The standard financial planning may lead you to a reality that takes care of half or 30-40% of those outcomes. For the rest of the outcome, you ran out of money.

If we go forward in time, to you when you realize that you will run out of money, you will be cursing your adviser.

They are partly to blame if they sold you this retirement solution.

But the hard truth is… many people cannot accept this reality.
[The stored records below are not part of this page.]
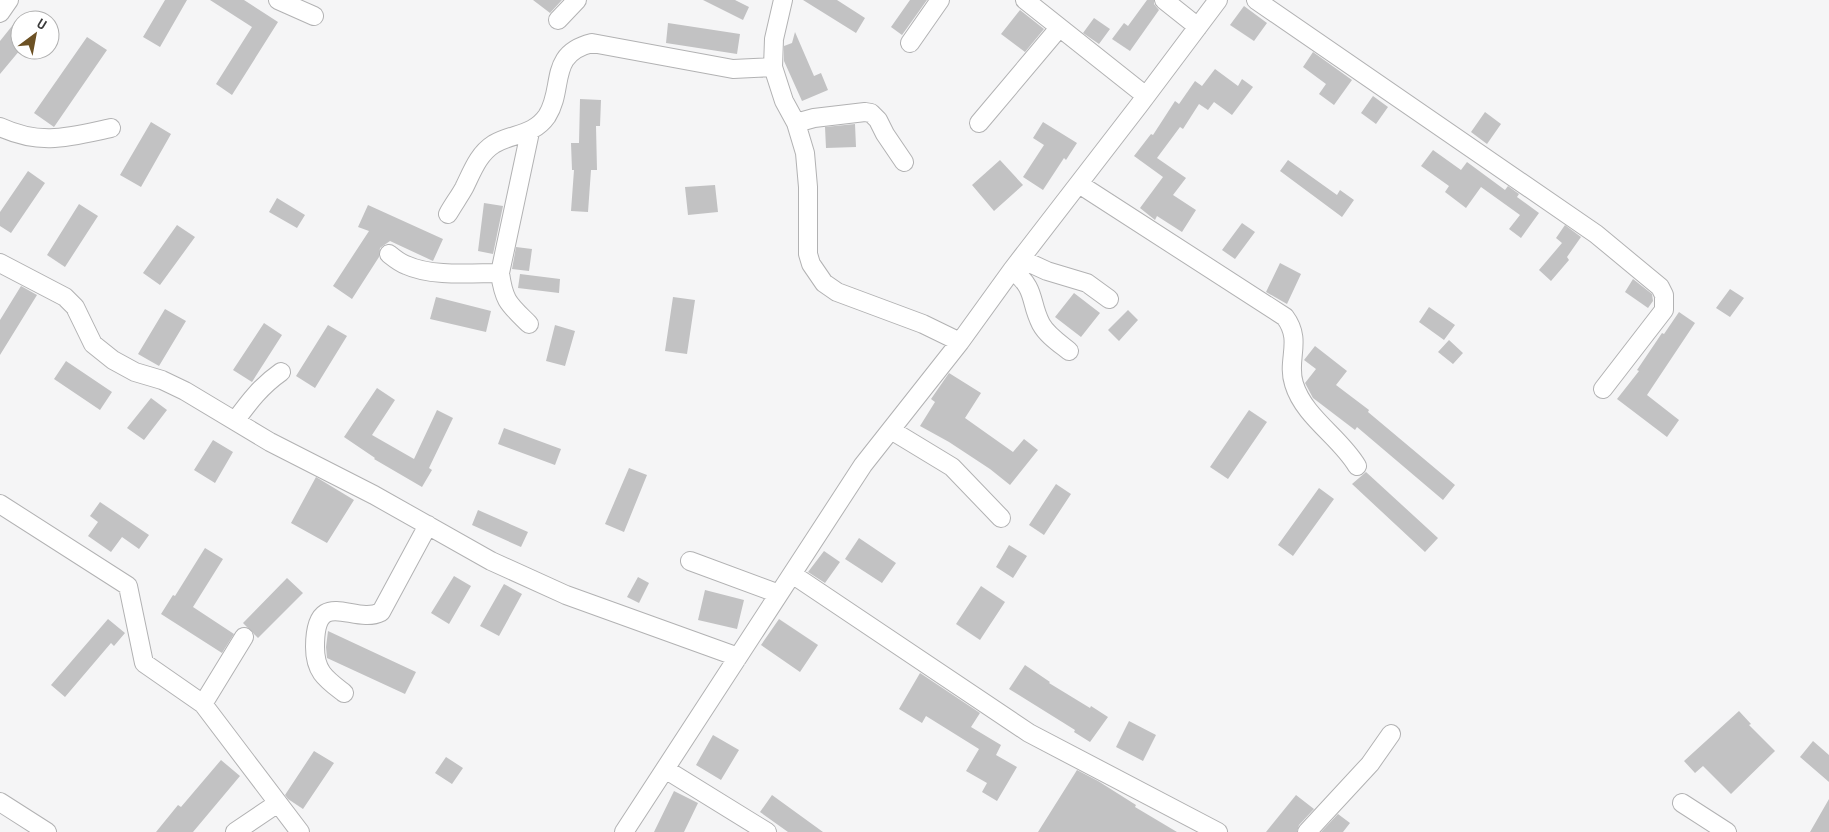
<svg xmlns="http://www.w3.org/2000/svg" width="1829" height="832" font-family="'Archivo Narrow',sans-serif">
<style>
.building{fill:#c2c2c3}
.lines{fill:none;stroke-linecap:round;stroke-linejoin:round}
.minor-casing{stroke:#b2b2b3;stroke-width:20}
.minor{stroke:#fff;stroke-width:18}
</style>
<rect width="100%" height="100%" fill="#f5f5f6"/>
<!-- building -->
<path class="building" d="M165 0H187L160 47 143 37Z
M210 0H244L278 22 232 95 216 84 252 27Z
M533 0H562L550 13Z
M703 0H735L749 7 743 20Z
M803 0H837L865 18 856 33Z
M910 0H927L902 35 891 27Z
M1147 0H1154V4L1159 10 1130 51 1112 39 1124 23 1128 26Z
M1244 6 1267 23 1254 41 1230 25Z
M1020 10 1044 29 1025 52 1001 34Z
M20 16V50L0 74V41Z
M1094 18 1110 29 1099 44 1083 33Z
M668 23 740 34 737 54 666 43Z
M795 32 814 76 821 73 828 90 802 101 784 61V46L792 43Z
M87 37 107 50 54 127 34 113Z
M1313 52 1352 80 1334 105 1319 94 1326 84 1303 67Z
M1215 69 1238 86 1242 79 1253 87 1232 115 1214 102 1208 110 1199 104 1183 129 1180 127 1157 158 1186 178 1173 195 1196 210 1182 232 1157 216 1155 220 1140 208 1163 177 1134 156 1151 134 1153 135 1175 101 1179 104 1195 81 1202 86Z
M1373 96 1388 107 1376 124 1361 113Z
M580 99 601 100 600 126H596L597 170H591L588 212 571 211 574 170H572L571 143H579Z
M1485 112 1501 124 1487 144 1471 132Z
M151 122 171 134 141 187 120 175Z
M1043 122 1077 143 1066 160 1064 158 1043 190 1023 177 1044 145 1033 138Z
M855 124 856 147 826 148 825 127Z
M1433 150 1461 170 1467 162 1505 190 1508 186 1519 194 1517 197 1539 213 1521 238 1509 229 1520 215 1481 187 1466 208 1445 192 1449 186 1421 166Z
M1000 160 1023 185 994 211 972 185Z
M1288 160 1337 195 1340 190 1354 200 1342 217 1280 171Z
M28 171 45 183 11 233 0 226V212Z
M715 185 718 212 688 215 685 187Z
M277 198 305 215 297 228 269 212Z
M484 203 503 206 493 254 478 251Z
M79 204 98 216 65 267 47 255Z
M368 205 443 239 433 261 390 241 380 248 379 257 352 299 333 286 369 231 358 227Z
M1242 223 1255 232 1235 259 1222 250Z
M177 225 195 237 160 285 143 273Z
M1565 225 1581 237 1567 257 1569 260 1551 281 1539 270 1562 243 1556 238Z
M516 247 532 249 529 271 512 269Z
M1280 263 1301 274 1287 304 1266 292Z
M520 274 560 279 559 293 518 288Z
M1633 279 1652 294 1653 301 1648 308 1625 292Z
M21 286 37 295 0 355V320Z
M1730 289 1744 298 1730 317 1716 308Z
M1074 293 1100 313 1081 337 1055 317Z
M436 297 491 311 486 332 430 319Z
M673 297 695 300 687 354 665 351Z
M1429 307 1455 325 1444 340 1419 322Z
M165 309 186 321 159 366 138 354Z
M1128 310 1138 320 1119 341 1108 330Z
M1679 312 1695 323 1647 395 1679 420 1667 437 1617 399 1639 371 1637 370 1662 333 1664 334Z
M264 323 282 335 252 382 233 370Z
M328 325 347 336 315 388 296 376Z
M555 325 575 331 565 366 546 361Z
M1449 340 1463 353 1453 364 1438 352Z
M1315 346 1347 371 1336 385 1369 410 1368 412 1455 485 1443 500 1357 427 1355 430 1313 398 1305 383 1316 369 1304 360Z
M66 361 112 392 100 410 54 379Z
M949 373 981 393 965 418 1013 452 1024 439 1038 450 1010 485 990 469 949 442 920 426 935 402 931 399Z
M377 388 395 400 372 435 414 459 437 410 453 418 429 468 432 470 422 487 374 459 375 458 344 437Z
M151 398 167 410 144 440 127 428Z
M1249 410 1267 422 1228 479 1210 467Z
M504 428 561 449 555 465 498 444Z
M213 440 233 452 215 483 194 470Z
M629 468 647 475 624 532 605 524Z
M1366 472 1438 538 1425 552 1352 484Z
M316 477 354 500 327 543 291 523Z
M1056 484 1071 494 1044 535 1029 525Z
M1319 488 1334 499 1293 556 1278 545Z
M100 502 149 535 139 549 122 537 111 552 88 536 98 522 90 516Z
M478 510 528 532 521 547 472 525Z
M859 538 896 563 882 583 845 559Z
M1009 545 1027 556 1013 578 996 567Z
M205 548 223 559 193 607 234 634 222 653 161 614 173 595 175 596Z
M824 551 840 562 825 583 808 572Z
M454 576 471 586 449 624 431 613Z
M638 577 649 583 639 603 627 597Z
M287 578 303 593 258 638 243 623Z
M504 584 522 594 499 636 480 626Z
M981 586 1005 602 980 640 956 624Z
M705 590 744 600 737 629 698 620Z
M108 619 125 633 114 646 111 643 65 697 51 685Z
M779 619 818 645 800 672 761 645Z
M328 631 416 672 405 694 327 658 326 647Z
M1025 665 1050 682 1049 683 1090 708 1091 706 1108 717 1090 742 1074 732 1075 730 1009 689Z
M920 673 980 713 971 727 1001 745 996 755 1017 767 997 801 982 792 987 783 966 771 979 749 926 716 922 723 899 709Z
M1739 711 1751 724 1749 725 1775 751 1731 794 1703 766 1695 773 1684 761Z
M1129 721 1156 735 1143 761 1116 747Z
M713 735 739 750 721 780 696 765Z
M1813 741 1829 755V782L1800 757Z
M314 751 334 763 303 809 288 799 285 795Z
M446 757 463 768 452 784 435 773Z
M221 760 240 776 193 832H156L178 805 181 807Z
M1077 770 1098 781 1136 805 1135 807 1177 832H1038Z
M674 791 698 803 684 832H654Z
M772 795 823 832H788L760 812Z
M1296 795 1314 809 1299 825 1297 832H1266Z
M1829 799V832H1810Z
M1338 814 1350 823 1343 832H1321Z"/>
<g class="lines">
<!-- minor casing -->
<g class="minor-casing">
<path id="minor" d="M278 0 314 16
M783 0 774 39 773 67 784 101 796 123 805 153 808 187V254L811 264 824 283 837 292 923 324 960 342
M1025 0 1146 96
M1164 0 1198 27
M1256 0 1596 234 1660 287 1664 295V310L1603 389
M0 13 9 0
M558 20 577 0
M910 43 940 0
M796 123 814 118 865 112 871 113 878 120 885 134 904 162
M979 123 1059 28
M0 127C41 146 69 137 111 128
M1079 184 1285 317C1303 341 1286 360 1294 384 1304 417 1340 437 1357 466
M448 214C453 205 459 197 464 188 472 172 478 154 494 144 513 133 533 136 547 116 565 88 547 54 592 43L733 69 773 67
M389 254C394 258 400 263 406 265 432 277 472 273 500 273L530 132
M1021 259 1047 271 1087 283 1109 299
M0 263 65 297 75 307 93 344 113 360 135 372 162 380 185 391 270 442 374 495 491 561 566 595 738 657
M1012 270C1037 289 1029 301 1041 324 1047 335 1059 343 1069 351
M500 273C504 302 509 304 529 324
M235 421C249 402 261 386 281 372
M891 430 952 467 1001 518
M0 504 128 586 144 663 203 704 300 832
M690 561 779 594
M792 574 1029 733 1218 832
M344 693C326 679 315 672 315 647 315 584 354 626 381 612L428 525
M203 704 244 637
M665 769 767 832
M0 802 47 832
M1682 803 1727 832
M235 832 278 803
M624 832 863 465 960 342 1012 270 1140 104 1218 0
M1307 832 1370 764 1391 734"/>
</g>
<!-- minor -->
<use href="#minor" class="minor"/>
</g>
<!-- north arrow -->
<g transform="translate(35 35) rotate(32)"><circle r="24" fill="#ffffff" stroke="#b0b0b0"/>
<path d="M0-4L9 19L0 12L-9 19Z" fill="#6c5124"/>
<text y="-8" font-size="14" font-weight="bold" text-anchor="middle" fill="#3a3a3a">U</text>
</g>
</svg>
They believe returns are so important and asked for certainty in returns.

So your adviser, wanting your business say until their solution got dragons and tigers.

Because if they illustration the way I do, there will be enough uncertainty in your mind (basically, the layman cannot process so much in such a short period of time), that you will forgo the solution that tells you that you can only spend $30,000 a year and go with the one that they “promised” you $50,000 a year in “consistent” income.

Life is the Result of a Spectrum of Choices and Outcomes

Planners don’t like uncertainty but the reality is that where we go in life is uncertain enough.

Building buffers is admitting that there is a spectrum of outcome in life with unluckiness being as probable as your luckiness.

You have a choice of building a system based on reality or an imaginary world that you live in.

For many, they can only accept solutions that work in imaginary world because that is their world view.

Sometimes, we have to take pause and count our blessing how lucky we are living in a small country where our currency is one of the strongest in the world.

And our property are so in demand due to our unique positioning.

You do not live in Lebanon, where some are so desperate to get their OWN MONEY from their local bank that they are forced to rob their bank to get their own money. (Read The Bank Robbers Who are Stealing Their OWn Money)

Larry Swedroe gave a good answer when asked in the last podcast I profiled what he thinks of what John Bogle said that you don’t need international diversification (View What we can learn about capital preservation from Larry Swedroe’s portfolio at 40 mins).

If John Bogle was born in Japan, Columbia, Venenzula or Lebanon, what would his answer be?

To stay and invest locally?

Or to have more humility in his portfolio?

But if we are so lucky, then it is important to admit there is a presence of bad luck as well.

It is something we find it difficult to accept because…. we don’t have a good solution for that and it gives us enough uncertainty.

So what is your solution to deal with the role of luck in your life?